Nací Michael Peter Balzary en Melbourne, Australia, el 16 de octubre de 1962. Mi padre me dijo que ese día «¡hacía tanto maldito calor que podías freír un maldito huevo en la banqueta, amigo!».
Mi hermana mayor, Karyn, llegó a este triste y hermoso mundo dos años antes que yo. Nos parecemos, pero ella es más inteligente y bonita.
Casi todos los que leerán este libro me conocen como Flea. Ese nombre está en un futuro muy lejano. Como niño, soy Michael Peter Balzary, un pequeño chico rubio de Australia.
Australia es un lugar extraño. Me sobrecogen su gigantesco espacio abierto, su interminable cielo, su luz dadora de vida y, a la vez, opresivamente abrasadora. Todo está más vivo ahí: la comida, la fauna, el océano. Sin embargo, hay algo de premonitorio: como todas las cosas hermosas, tiene también una mezquindad que puede matarte, derribarte, dejarte hecho polvo. Cuando camino por los senderos del bush, me elevan e intoxican sus aromas, sus animales silenciosos y observantes, pero estoy siempre consciente de que alguna especie de monstruo serpientearaña podría matarme, o que puede cortarme el cuello un loco que ha absorbido demasiado de esa brillante luz, con demasiado tiempo y espacio como para dejar que las maniáticas tuercas en su cabeza den vueltas. Me siento así aun en sus ciudades. Los directores de cine Roeg, Wie y Kotcheff dieron en el clavo: muchísima paz y energía vibrante, pero siempre con la brutalidad y el terror. Puedo sentirlo. Un lugar esplendoroso, rejuvenecedor, aterrador y ponzoñoso. ¿Está maldito? ¿Los pueblos aborígenes, precarizados y asesinados, golpearon al hombre blanco, cobrando venganza de años de genocidio y abuso sistemático? Está, sin duda, embrujado. Hay lugares ahí en los que el racismo sigue a flor de piel; me revuelve el estómago.

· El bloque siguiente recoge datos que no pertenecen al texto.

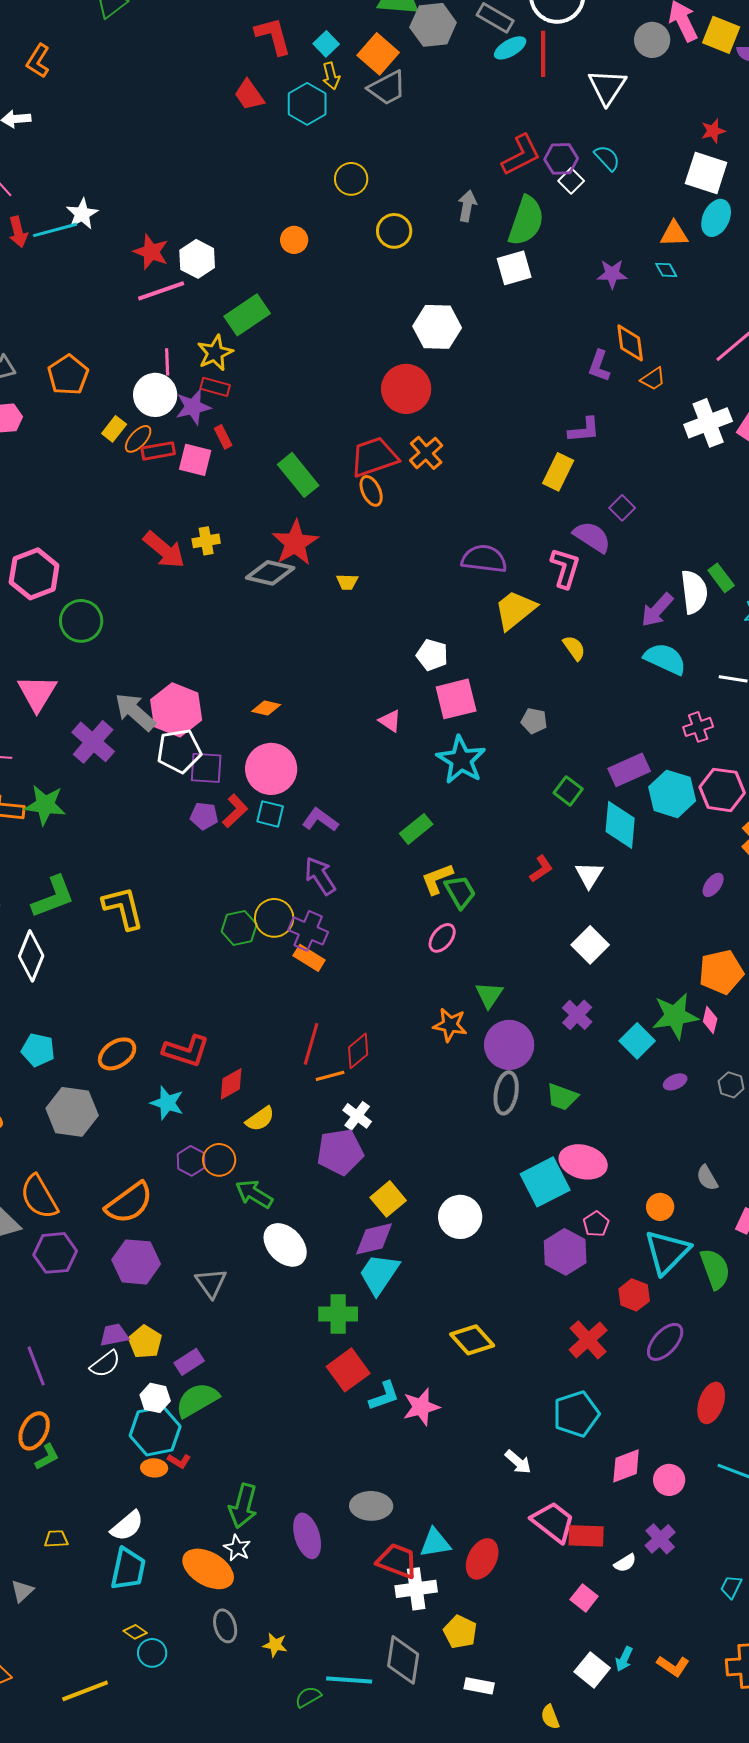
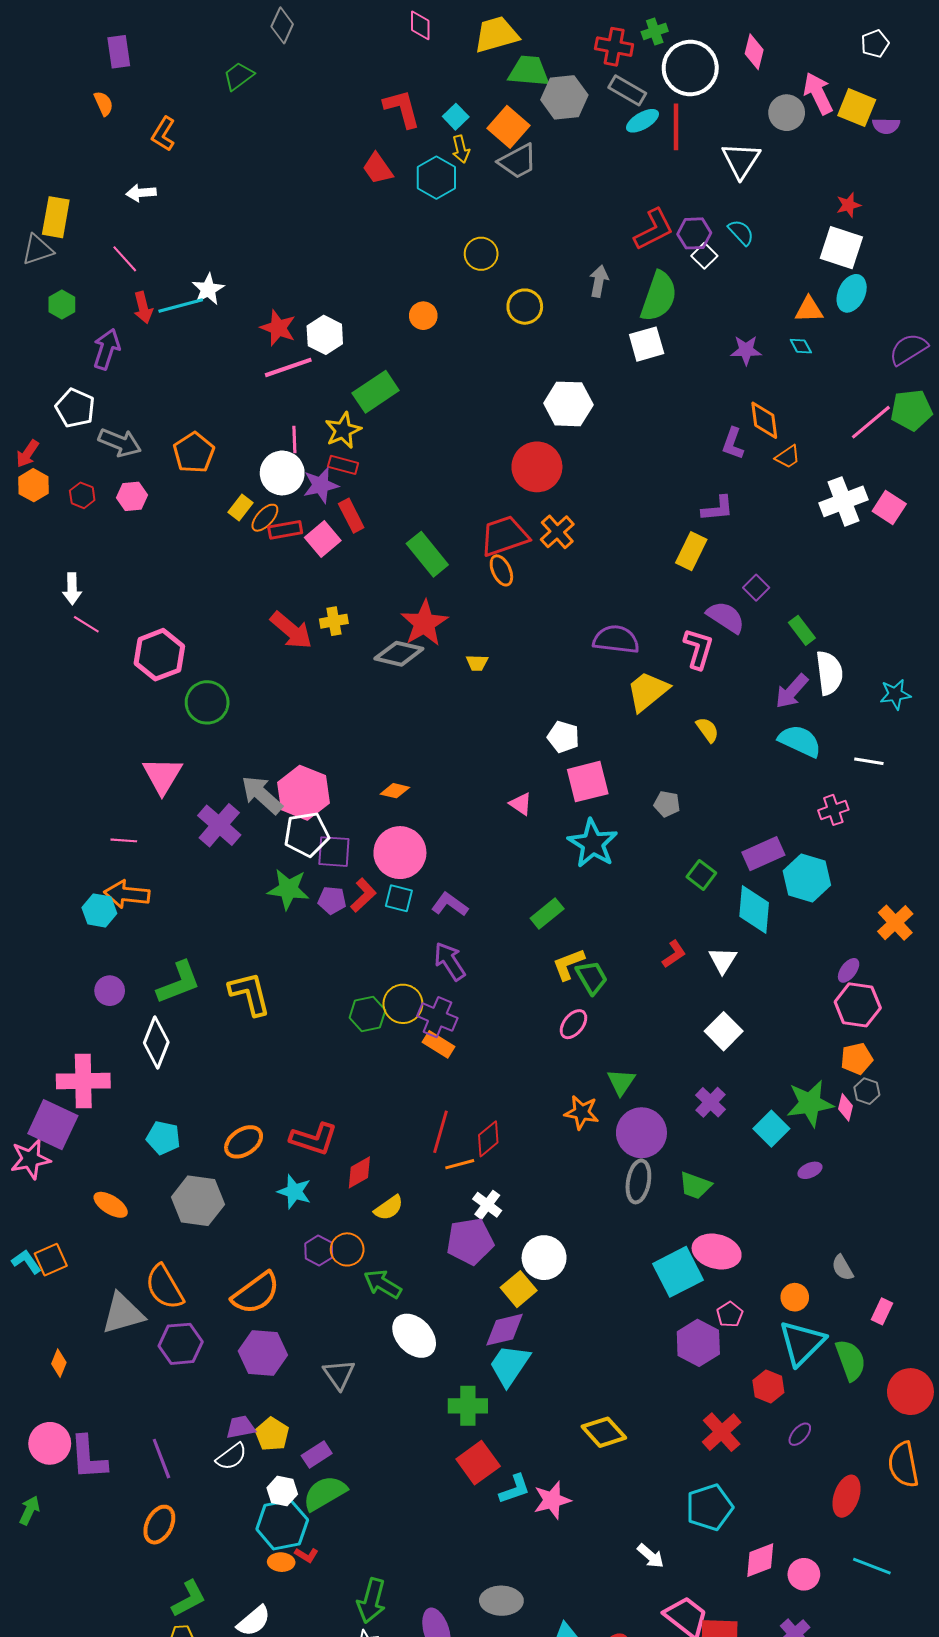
red rectangle: (223, 437) -> (351, 516), size x1.4
pink square: (195, 460) -> (323, 539), turned 36
green rectangle: (721, 578) -> (802, 630), moved
pink hexagon: (722, 790) -> (858, 1005), moved
green star: (45, 805) -> (288, 889), moved
orange pentagon: (721, 972) -> (857, 1059), size x0.7
gray hexagon: (731, 1085) -> (867, 1091), moved
white circle: (460, 1217) -> (544, 1258), moved
purple ellipse: (665, 1342) -> (800, 1434), size x0.6
green L-shape: (47, 1457) -> (189, 1599), moved, size x1.4

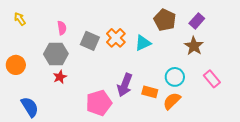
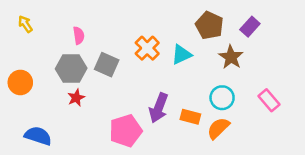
gray square: (90, 41) -> (107, 65), moved
brown star: (194, 46) -> (231, 57), moved
blue semicircle: (30, 107) -> (38, 136), turned -40

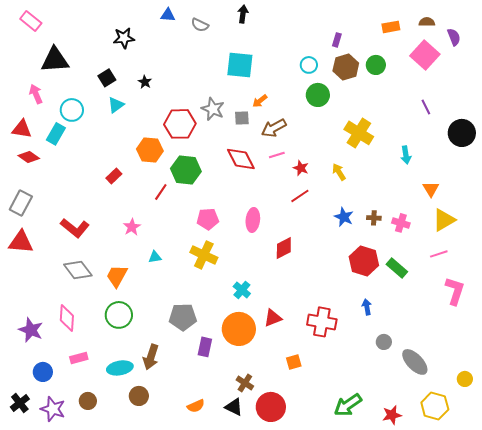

No lo sé, supongo que es solo un lugar abierto y honesto que te muestra todo lo que es (es mejor que el racismo esté a la vista, en lugar de ocultar el veneno en el azúcar, me dijo alguna vez mi funkadélico amigo Michael Clip Payne, y su sabiduría reventó mi burbuja de privilegio blanco), lo sientes todo ahí, lo que nace de la hipnótica y abrumadora tierra misma, que no se guarda nada.
Siento siempre una conexión umbilical con mi lugar de nacimiento. Es un pilar de mi vida, sin importar cuánto tiempo esté lejos de él. Mis primeros cuatro años me marcaron de forma profunda, y, sin embargo, la infancia es un sueño curioso y sus recuerdos borrosos son difíciles de descifrar. Australia y su transparencia, sus caminos de tierra, el olor de los bosques de eucalipto, canguros que dormitan perezosos bajo sombras secretas y se ponen en alerta de inmediato por el sonido de mi perro y yo avanzando por el sendero. ¡Aaah, el sabor de un pay de carne del panadero local, la salsa de tomate escurriendo por su crujiente masa! Los colores y las sensaciones de mi lugar de origen están profundamente grabados en todo lo que soy.